Mineral water brand in Austria

Vöslauer Mineralwasser GmbH is an Austrian mineral water company located in Bad Vöslau and is a subsidiary of Ottakringer brewing company. Vöslauer is also responsible for bottling of Almdudler, a popular Austrian soft drink. Up until the end of 2021, they also bottled and marketed drinks by Pepsi.

==History==
The company was founded in 1936 by the Zentralsparkasse as Vöslauer Heilquellenverwertungsgesellschaft (Healing source company). The water for the thermal spa Bad Vöslau comes from the same source.

On January 1, 2010 the company was made a subsidiary of Ottakringer brewing company.

In 2018 the company had a revenue of 102.96 million Euro. While maintaining an export quota of 18%, the revenue rose to 106 million Euro in 2019.

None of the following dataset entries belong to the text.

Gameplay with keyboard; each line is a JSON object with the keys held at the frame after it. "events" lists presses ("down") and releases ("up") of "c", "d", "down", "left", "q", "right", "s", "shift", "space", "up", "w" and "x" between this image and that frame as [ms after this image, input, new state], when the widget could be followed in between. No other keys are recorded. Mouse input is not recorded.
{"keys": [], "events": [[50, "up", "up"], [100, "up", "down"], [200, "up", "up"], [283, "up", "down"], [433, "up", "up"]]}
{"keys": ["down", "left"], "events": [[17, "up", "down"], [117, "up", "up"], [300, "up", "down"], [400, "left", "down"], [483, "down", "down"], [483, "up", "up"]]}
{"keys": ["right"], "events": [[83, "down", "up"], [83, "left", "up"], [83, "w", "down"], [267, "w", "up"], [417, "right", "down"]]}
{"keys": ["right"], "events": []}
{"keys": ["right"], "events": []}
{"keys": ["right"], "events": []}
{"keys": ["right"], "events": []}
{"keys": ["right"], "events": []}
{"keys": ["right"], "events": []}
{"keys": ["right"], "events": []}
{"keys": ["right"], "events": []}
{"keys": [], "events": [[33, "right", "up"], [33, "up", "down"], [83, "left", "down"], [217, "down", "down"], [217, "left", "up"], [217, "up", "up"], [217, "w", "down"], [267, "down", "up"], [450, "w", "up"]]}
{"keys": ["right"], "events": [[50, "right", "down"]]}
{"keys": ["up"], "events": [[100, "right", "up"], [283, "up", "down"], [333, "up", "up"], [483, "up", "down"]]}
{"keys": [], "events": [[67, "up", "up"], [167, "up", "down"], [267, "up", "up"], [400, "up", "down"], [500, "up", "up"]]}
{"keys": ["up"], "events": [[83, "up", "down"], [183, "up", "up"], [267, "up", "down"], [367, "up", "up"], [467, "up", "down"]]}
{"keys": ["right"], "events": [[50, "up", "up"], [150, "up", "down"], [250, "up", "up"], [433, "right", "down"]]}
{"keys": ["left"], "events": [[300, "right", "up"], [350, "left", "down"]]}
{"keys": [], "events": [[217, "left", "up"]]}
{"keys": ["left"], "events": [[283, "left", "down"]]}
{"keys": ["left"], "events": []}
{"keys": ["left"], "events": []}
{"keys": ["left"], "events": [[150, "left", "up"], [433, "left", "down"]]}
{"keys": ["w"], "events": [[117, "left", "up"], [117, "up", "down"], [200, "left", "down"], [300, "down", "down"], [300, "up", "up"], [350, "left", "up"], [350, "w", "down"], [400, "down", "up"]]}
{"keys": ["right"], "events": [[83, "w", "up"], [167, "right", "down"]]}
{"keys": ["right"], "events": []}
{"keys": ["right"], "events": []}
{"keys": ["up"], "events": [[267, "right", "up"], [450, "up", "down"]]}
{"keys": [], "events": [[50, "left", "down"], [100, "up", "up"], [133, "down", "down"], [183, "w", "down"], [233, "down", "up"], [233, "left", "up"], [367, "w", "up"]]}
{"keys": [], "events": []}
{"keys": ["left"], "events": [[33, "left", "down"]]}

Since beginning of 2020, all PET bottles used are being made of 100% recycled material. In 2019 a record amount of about 1.1 billion PET bottles were recycled.

==Water source==
The 660-meter-deep water source is an artesian well.

The source was known to the Romans and was used as a healing spring as early as 50 A.D. In the middle ages, in written documents from 1136, it was referenced as Feselover source. The healing properties were certified by analysis in 1822 and the thermal spa was opened.